Shipping is a messy, complicated process with a lot of hands involved

Photo: Zentilia / Dreamstime
Question: What happened to my parcel?
You’re an eBay shopper and a month ago, you made a purchase on eBay. You waited and waited for it to arrive but you’ve finally contacted your seller, only to be told that it was delivered weeks ago—only it wasn’t! Sound familiar?

Or imagine this scenario. You’re an eBay seller and have been contacted by a buyer who claims that their purchase from weeks ago hasn't arrived. The tracking information for the parcel says that it was “delivered” some time ago, but the buyer swears that they didn’t get it.

What's going on here?

Answer: If either (or both) of these stories sounds familiar to you, you've likely stumbled across the biggest weakness in the online commerce experience: shippers. We're talking, of course, about UPS, FedEx, the United States (or other national) Postal Service(s), DHL, and other common carriers.

More often than not, when buyers and sellers find themselves at odds over whether a package was ever delivered, it's the shipper that's to blame. So what to do? Here are some tips to help you to sort out shipper mistakes and issues.

  • Always ship/demand trackable packages. Some carriers (UPS, FedEx) do this automatically, but others (USPS) charge extra for trackability. The scenarios given above are precisely why shipments with tracking numbers are better than shipments without: they allow both parties to figure out what's happened.

  • Read tracking information carefully.

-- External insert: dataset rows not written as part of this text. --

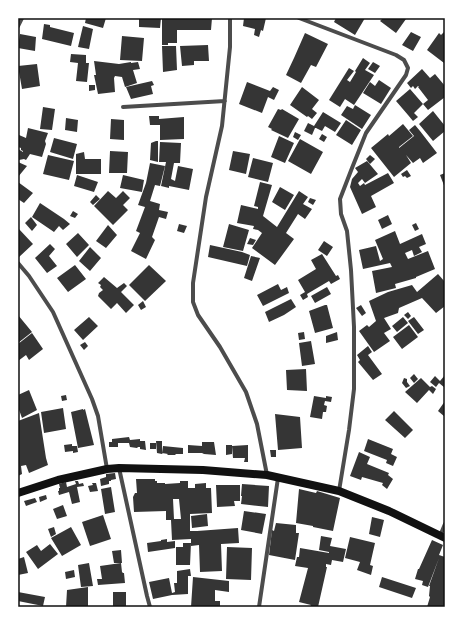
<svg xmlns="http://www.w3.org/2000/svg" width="463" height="625" font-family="'Noto Sans',sans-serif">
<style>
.building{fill:#353535;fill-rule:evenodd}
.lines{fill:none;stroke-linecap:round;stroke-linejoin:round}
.minor{stroke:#4c4c4c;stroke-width:4}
.secondary{stroke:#111;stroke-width:8}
.neatline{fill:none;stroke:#111;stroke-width:1.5}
</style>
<rect width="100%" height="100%" fill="#fff"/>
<!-- building -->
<path class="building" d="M 86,18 L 106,18 L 103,28 L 85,23 Z
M 139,18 L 161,18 L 160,28 L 139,27 Z
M 162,18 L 212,18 L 211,30 L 177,30 L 177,43 L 168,43 L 168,45 L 162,45 Z
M 244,18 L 266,18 L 263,31 L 261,30 L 259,37 L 254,35 L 255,29 L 243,26 Z
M 336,18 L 365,18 L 355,35 L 334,22 Z
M 383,18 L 404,18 L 406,19 L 396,33 L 380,21 Z
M 44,24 L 50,25 L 50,27 L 74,33 L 71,46 L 42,39 Z
M 83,26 L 93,29 L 89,49 L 78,47 Z
M 445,31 L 445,62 L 444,63 L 427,50 L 439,33 L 441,35 Z
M 411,32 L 421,37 L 413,51 L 402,45 Z
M 305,33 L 328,44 L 316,67 L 311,65 L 301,83 L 286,75 L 294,58 Z
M 20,34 L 36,37 L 35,51 L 18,48 Z
M 122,36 L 144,38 L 142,61 L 120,60 Z
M 208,45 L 209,61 L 194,61 L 194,65 L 182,66 L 180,46 Z
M 162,46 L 176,46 L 177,70 L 163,72 Z
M 71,54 L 86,55 L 86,63 L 89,63 L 87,82 L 76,81 L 78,63 L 70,62 Z
M 363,58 L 370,63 L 365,70 L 374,75 L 354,105 L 345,99 L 340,107 L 329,100 L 349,68 L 354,71 L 347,80 L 350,82 L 356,72 L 355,71 Z
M 94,61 L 119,64 L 131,62 L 131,63 L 138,62 L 140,69 L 133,70 L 137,83 L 125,87 L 122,77 L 115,76 L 114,78 L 115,92 L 98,94 L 94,75 L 96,75 Z
M 373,62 L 380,66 L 375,73 L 368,69 Z
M 37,64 L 40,86 L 22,89 L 18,66 Z
M 422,69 L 430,78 L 435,74 L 445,86 L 445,97 L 428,110 L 423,104 L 428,100 L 418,87 L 419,87 L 418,86 L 415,89 L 413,86 L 411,88 L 407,83 Z
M 379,80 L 391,88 L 381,104 L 363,93 L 370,82 L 375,86 Z
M 152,81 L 154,85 L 151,86 L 153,94 L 131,99 L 126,87 Z
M 247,82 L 270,91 L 273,87 L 279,90 L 274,100 L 268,97 L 262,113 L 239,104 Z
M 89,85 L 95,85 L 95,90 L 89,91 Z
M 302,87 L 319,100 L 312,109 L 317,113 L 312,119 L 308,116 L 307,117 L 290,105 Z
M 410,89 L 423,104 L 414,113 L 418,117 L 413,121 L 408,115 L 396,101 Z
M 355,105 L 371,115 L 362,129 L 341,115 L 347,106 L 353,109 Z
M 43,107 L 55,109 L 52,130 L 40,129 Z
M 278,109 L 281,110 L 282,109 L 299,119 L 288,138 L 271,130 L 272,129 L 268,127 Z
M 433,111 L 445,126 L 445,131 L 433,141 L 419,124 Z
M 323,112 L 341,123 L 335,132 L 325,126 L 322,131 L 316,128 L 315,128 L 312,135 L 304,131 L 308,123 L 314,126 Z
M 149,116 L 159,116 L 159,119 L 184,117 L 184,139 L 160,140 L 160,125 L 150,125 Z
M 66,118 L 78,120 L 77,132 L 65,130 Z
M 111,119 L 124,120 L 124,140 L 110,139 Z
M 346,120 L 361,130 L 352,145 L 336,135 Z
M 403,124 L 413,136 L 399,147 L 399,148 L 414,136 L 409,130 L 415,125 L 420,131 L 437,153 L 423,163 L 420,158 L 413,163 L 406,155 L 411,163 L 394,177 L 371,148 L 388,134 L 389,136 Z
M 28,128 L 48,133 L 45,141 L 46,144 L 42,157 L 30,154 L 26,160 L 24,159 L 19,160 L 18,162 L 27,166 L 18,177 L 18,149 L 23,152 L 23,151 L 21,150 L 21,148 L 18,147 L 18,139 L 19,135 L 26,138 Z
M 295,132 L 301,135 L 298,140 L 293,137 Z
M 322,134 L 327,137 L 324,142 L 319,139 Z
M 279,136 L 294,143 L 285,163 L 271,157 Z
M 54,138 L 77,144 L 73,159 L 50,152 Z
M 300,139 L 323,152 L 311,174 L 288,161 Z
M 156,141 L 158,141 L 158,162 L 150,160 L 151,143 Z
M 160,142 L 181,143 L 180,163 L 174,163 L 171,179 L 175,181 L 178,166 L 193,169 L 189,190 L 169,186 L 169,188 L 161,186 L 166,162 L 159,162 Z
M 110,151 L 128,152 L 127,173 L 109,173 Z
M 233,151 L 250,154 L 246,174 L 229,170 Z
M 84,152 L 85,159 L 101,159 L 101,174 L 76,174 L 76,154 Z
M 48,155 L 74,161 L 69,180 L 43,174 Z
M 370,155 L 375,159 L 370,164 L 366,159 Z
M 253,158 L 273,163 L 268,182 L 248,177 Z
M 367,161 L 378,174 L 365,183 L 362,179 L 358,183 L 360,186 L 364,183 L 365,185 L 388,173 L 394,183 L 371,196 L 376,207 L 362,214 L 350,187 L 352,179 L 358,172 L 355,168 Z
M 150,163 L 165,166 L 160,186 L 155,185 L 150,201 L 160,204 L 159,210 L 168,212 L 166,219 L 159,217 L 152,237 L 155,240 L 146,259 L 131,251 L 140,233 L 136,231 L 145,207 L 138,205 L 146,183 Z
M 407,170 L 411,176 L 407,178 L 405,176 L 403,177 L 401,174 Z
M 445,173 L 445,188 L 440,175 Z
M 77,175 L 98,182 L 94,192 L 74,186 Z
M 123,175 L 144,180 L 142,192 L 120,188 Z
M 18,182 L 33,193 L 24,203 L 18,199 Z
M 260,182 L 272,185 L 263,216 L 277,227 L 299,191 L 308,197 L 303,204 L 312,209 L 305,219 L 298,214 L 286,233 L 294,239 L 275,265 L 252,248 L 262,233 L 258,230 L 253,229 L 254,226 L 237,223 L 241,205 L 258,209 L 258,207 L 254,206 Z
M 280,187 L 294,195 L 285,210 L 272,202 Z
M 108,191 L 116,198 L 123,191 L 130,198 L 123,205 L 128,210 L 113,225 L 94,206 Z
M 96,195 L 100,199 L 93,205 L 90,202 Z
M 310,198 L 316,200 L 313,205 L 308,202 Z
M 40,203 L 64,219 L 70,224 L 63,230 L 59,226 L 54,232 L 32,217 Z
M 73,211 L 78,214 L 75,218 L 70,216 Z
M 388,215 L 392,224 L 382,229 L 378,220 Z
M 31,217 L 37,225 L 32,231 L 25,223 Z
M 416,223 L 419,229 L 415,231 L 412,225 Z
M 179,224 L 187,226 L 184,233 L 177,231 Z
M 229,224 L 249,230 L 243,251 L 223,247 Z
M 108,225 L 117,235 L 106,248 L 96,241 Z
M 18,228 L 33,244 L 18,258 Z
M 395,231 L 400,244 L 422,234 L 426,244 L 419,247 L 422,252 L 414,256 L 412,250 L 405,253 L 408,259 L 428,251 L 435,269 L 416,277 L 416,278 L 395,284 L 396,288 L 376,293 L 372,271 L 392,267 L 390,263 L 363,269 L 359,250 L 376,246 L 380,261 L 383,259 L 375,240 Z
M 78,233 L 89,245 L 77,257 L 66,244 Z
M 250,238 L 256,240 L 253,245 L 247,244 Z
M 324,241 L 333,247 L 327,256 L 318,250 Z
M 50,244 L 55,249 L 49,256 L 57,266 L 47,273 L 35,258 Z
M 210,245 L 242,252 L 250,255 L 247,266 L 208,257 Z
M 90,247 L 101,258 L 90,271 L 79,261 Z
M 322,254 L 336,276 L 338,275 L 340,279 L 331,284 L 329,281 L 307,294 L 308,297 L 303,300 L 300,295 L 305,292 L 298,280 L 316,269 L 311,260 Z
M 251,256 L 260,258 L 252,281 L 244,278 Z
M 75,265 L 86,279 L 68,292 L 57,278 Z
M 149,265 L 166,281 L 145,301 L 129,285 Z
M 438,274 L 445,282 L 445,306 L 436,313 L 422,298 L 399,308 L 398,313 L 384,318 L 391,329 L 384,333 L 390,341 L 374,352 L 359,331 L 367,325 L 369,327 L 376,321 L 369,301 L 388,292 L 412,285 L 417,292 Z
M 104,277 L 117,288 L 124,283 L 127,286 L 121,292 L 134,305 L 126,313 L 117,303 L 111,309 L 98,296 L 99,293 L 103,290 L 100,287 L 101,285 L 98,283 Z
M 278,284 L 281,290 L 287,287 L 289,293 L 263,306 L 257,295 Z
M 327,287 L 331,294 L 315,303 L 311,296 Z
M 291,299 L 296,307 L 284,315 L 269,322 L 265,312 Z
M 143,301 L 146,307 L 141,310 L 138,305 Z
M 325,305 L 327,305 L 333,328 L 315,333 L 309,311 Z
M 361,305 L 366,313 L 362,316 L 356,308 Z
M 408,312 L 411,316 L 408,319 L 404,315 Z
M 18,315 L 32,332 L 18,343 Z
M 89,317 L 98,326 L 83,340 L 74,330 Z
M 403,317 L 408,323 L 397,332 L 392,326 Z
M 414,317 L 424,330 L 418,334 L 408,321 Z
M 409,325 L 418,337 L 402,349 L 393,337 Z
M 304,332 L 305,339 L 299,340 L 298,333 Z
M 337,332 L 338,340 L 326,343 L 326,336 Z
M 32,333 L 43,349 L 29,360 L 26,355 L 18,361 L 18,344 Z
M 311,341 L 315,364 L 302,366 L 299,343 Z
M 85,342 L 88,346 L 84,350 L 80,345 Z
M 368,346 L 372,352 L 368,355 L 382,374 L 373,380 L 358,362 L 360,360 L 357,355 Z
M 306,369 L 307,391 L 287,390 L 286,370 Z
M 414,374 L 418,379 L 414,383 L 410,378 Z
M 445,375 L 445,388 L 439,383 L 436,387 L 430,382 L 435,376 L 440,381 Z
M 404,378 L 407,379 L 407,382 L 410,386 L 406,388 L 402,383 Z
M 421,378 L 430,387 L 432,386 L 436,389 L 433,394 L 429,390 L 417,403 L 405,392 Z
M 29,390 L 37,410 L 22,418 L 18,407 L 18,395 Z
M 66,395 L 67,400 L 62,401 L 61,396 Z
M 314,396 L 326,398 L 326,396 L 332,397 L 331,402 L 325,401 L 324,405 L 327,406 L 326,412 L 323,412 L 322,419 L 310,417 Z
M 445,401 L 445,417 L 438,411 Z
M 63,408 L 66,429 L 44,433 L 41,412 Z
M 83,409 L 83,410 L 85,409 L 94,445 L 78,448 L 71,412 Z
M 394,411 L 413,430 L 405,438 L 385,420 Z
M 39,413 L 46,458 L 48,465 L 29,473 L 26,465 L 21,466 L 22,474 L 18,476 L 18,421 Z
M 275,414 L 300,417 L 302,448 L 278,450 Z
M 129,437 L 130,440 L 140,439 L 140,441 L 145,441 L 146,450 L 140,449 L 140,447 L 138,447 L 137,448 L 130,447 L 129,443 L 118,443 L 118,447 L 109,447 L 109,442 L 112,442 L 112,439 Z
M 368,439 L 393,449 L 391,454 L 397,457 L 393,466 L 386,463 L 387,460 L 364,451 Z
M 156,441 L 162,441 L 162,454 L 157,453 Z
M 202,442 L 214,442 L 216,455 L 204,454 L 202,453 L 188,453 L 188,445 L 202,446 Z
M 150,443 L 156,443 L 156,449 L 150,449 Z
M 72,444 L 72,446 L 77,446 L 78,452 L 73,453 L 73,451 L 65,452 L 64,445 Z
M 226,445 L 232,445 L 232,454 L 226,455 Z
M 248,445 L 248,462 L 244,462 L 245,458 L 233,458 L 232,446 Z
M 163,446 L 183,448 L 183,454 L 176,454 L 175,455 L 167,455 L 168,454 L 162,453 Z
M 270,450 L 276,450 L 276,457 L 271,457 Z
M 359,452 L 370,457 L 367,464 L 389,473 L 388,475 L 393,479 L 387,489 L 382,485 L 383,483 L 362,477 L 361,480 L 350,476 Z
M 115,473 L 116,479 L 111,480 L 111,481 L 109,481 L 109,484 L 101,486 L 100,479 L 106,477 L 106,474 Z
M 136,479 L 155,479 L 155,481 L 157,481 L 157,483 L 165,483 L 165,484 L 180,483 L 180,481 L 188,481 L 188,488 L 195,488 L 195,484 L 206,483 L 206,488 L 211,488 L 212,513 L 190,514 L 190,531 L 197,531 L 238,528 L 239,543 L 221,544 L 222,571 L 200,572 L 199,545 L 191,546 L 191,539 L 172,540 L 171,520 L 166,520 L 166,511 L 134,512 L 133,497 L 135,493 L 137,493 ZM 173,499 L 179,499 L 181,519 L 174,519 Z
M 75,481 L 78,481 L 79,484 L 83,483 L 84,486 L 77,487 L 80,502 L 72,504 L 69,492 L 59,495 L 58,491 L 59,491 L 59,488 L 60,488 L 59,484 L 66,482 L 67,487 L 76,484 Z
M 92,483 L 96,483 L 98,491 L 90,492 L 88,486 L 93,485 Z
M 242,484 L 269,486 L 268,507 L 241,504 L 242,496 L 241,496 Z
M 216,485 L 240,485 L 240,501 L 234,501 L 235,506 L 217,507 Z
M 111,487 L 115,512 L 105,514 L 101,489 Z
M 299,489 L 316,493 L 317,491 L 340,498 L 333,531 L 313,527 L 313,526 L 296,523 Z
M 46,495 L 47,499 L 40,502 L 39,497 Z
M 35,498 L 37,502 L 26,506 L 24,501 Z
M 63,505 L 67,516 L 57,519 L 53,509 Z
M 244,511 L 266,514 L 262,534 L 241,530 Z
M 207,514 L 208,526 L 192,528 L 191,516 Z
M 103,515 L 111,539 L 90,546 L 82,522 Z
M 372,517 L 384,520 L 380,537 L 369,534 Z
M 276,523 L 296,525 L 296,533 L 299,533 L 295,560 L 269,555 L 272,530 L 274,531 Z
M 54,527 L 56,534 L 51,537 L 48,529 Z
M 71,527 L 81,545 L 62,556 L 51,538 Z
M 321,536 L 332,538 L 330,546 L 346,549 L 343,562 L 332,560 L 331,565 L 326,564 L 326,567 L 327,567 L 318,607 L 310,607 L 311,605 L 299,602 L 308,568 L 295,566 L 297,557 L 299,557 L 300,548 L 329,553 L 329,552 L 319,550 Z
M 350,537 L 375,543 L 370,565 L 373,566 L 371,575 L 357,570 L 360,562 L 345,558 Z
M 167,539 L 167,542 L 175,541 L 175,548 L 148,552 L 147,543 L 161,541 L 161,540 Z
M 432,540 L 443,545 L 439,555 L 445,557 L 445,607 L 427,607 L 430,597 L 429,596 L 430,586 L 429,586 L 439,558 L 428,587 L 422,585 L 423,581 L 415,579 L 418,569 L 419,569 Z
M 183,543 L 191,543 L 190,565 L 176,565 L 176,547 L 183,547 Z
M 50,544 L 58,554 L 38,569 L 26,552 L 37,545 L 41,551 Z
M 227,547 L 252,548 L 251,580 L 226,579 Z
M 121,550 L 122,563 L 114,563 L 112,551 Z
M 24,557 L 28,573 L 18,575 L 18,559 Z
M 89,563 L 93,586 L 81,587 L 78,565 Z
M 121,563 L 122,572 L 123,573 L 124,573 L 125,583 L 98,585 L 97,579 L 102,579 L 100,566 Z
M 190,569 L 191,576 L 188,576 L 188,594 L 172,595 L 153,599 L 149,582 L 169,578 L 172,593 L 175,592 L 174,583 L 177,583 L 177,571 Z
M 74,570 L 75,577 L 66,579 L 65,572 Z
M 193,577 L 229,581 L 229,592 L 215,590 L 215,601 L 220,601 L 220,607 L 191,607 Z
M 382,577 L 416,588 L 412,598 L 379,587 Z
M 88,587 L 88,607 L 66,607 L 67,590 Z
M 18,592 L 45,597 L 43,606 L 18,601 Z
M 113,592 L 126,592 L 126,607 L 113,607 Z"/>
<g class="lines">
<!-- minor -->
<path class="minor" d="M 230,18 L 230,47 L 222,126 L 206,197 L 193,283 L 193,302 L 198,315 L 220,347 L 246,392 L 257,424 L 267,475
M 299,18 L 396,55 L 404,60 L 408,68 L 406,75 L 366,133 L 352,168 L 340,199 L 341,214 L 347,231 L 351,270 L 354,327 L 354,389 L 349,430 L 339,491
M 18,26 L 22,18
M 123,107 L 225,101
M 18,263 L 29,276 L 53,312 L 92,399 L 98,416 L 107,469
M 119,468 L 147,596 L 150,607
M 440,536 L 445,524
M 259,607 L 278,478"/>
<!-- secondary -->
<path class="secondary" d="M 18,493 L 58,480 L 107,469 L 119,468 L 203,470 L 267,475 L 339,491 L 389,511 L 445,538"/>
</g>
<!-- border -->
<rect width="463" height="625" fill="none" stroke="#ffffff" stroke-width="38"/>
<rect x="19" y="19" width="425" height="587" class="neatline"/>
</svg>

Sometimes the online tracking information for a package contains useful extra details. Phrases like "CHECK TREE" and "BNTH WDW" can mean that a package was left behind the trunk of a tree in your yard or in a window well around your house or building. It can be difficult to decipher this information, but it can also provide valuable clues.

  • Call the carrier and ask for details. Many carriers have additional information available to them, beyond what's reported in the tracking system, and can provide clues as to what has happened to a package. Call 1-800-222-1811 for USPS, 1-800-742-5877 for UPS, or 1-800-463-3339 for FedEx. Other carriers' numbers are listed on their respective websites. Press '0' or '*' repeatedly if you're trapped in voicemail to get a live operator.

  • Visit the package recipent's local office. Tracking processes are run by humans and can fail from time to time, and bad route carriers have been known to skip delivery attempts to shorten route times. If you know that a package is overdue, visit your local USPS, UPS, or FedEx office (not an affiliate but the actual local office). Take a photo ID with you that lists your home address and inquire about your package. You may find that it is sitting undelivered in the warehouse, waiting for you.

  • File a claim. If a package can't be found, the buyer should file an eBay/PayPal dispute and either buyer or seller should file a claim with the shipper. Once the latter is resolved, the former can be closed.

  • Choose/demand a different carrier. No carrier is perfect for every delivery area or for every type of item, and some carriers can be notoriously bad in particular areas or circumstances. If you've had repeated bad experiences with a particular carrier, it's time to be picky. Switch your default carrier if you're a seller, and/or if you're a buyer do business only with sellers willing to ship using carriers that work well for you.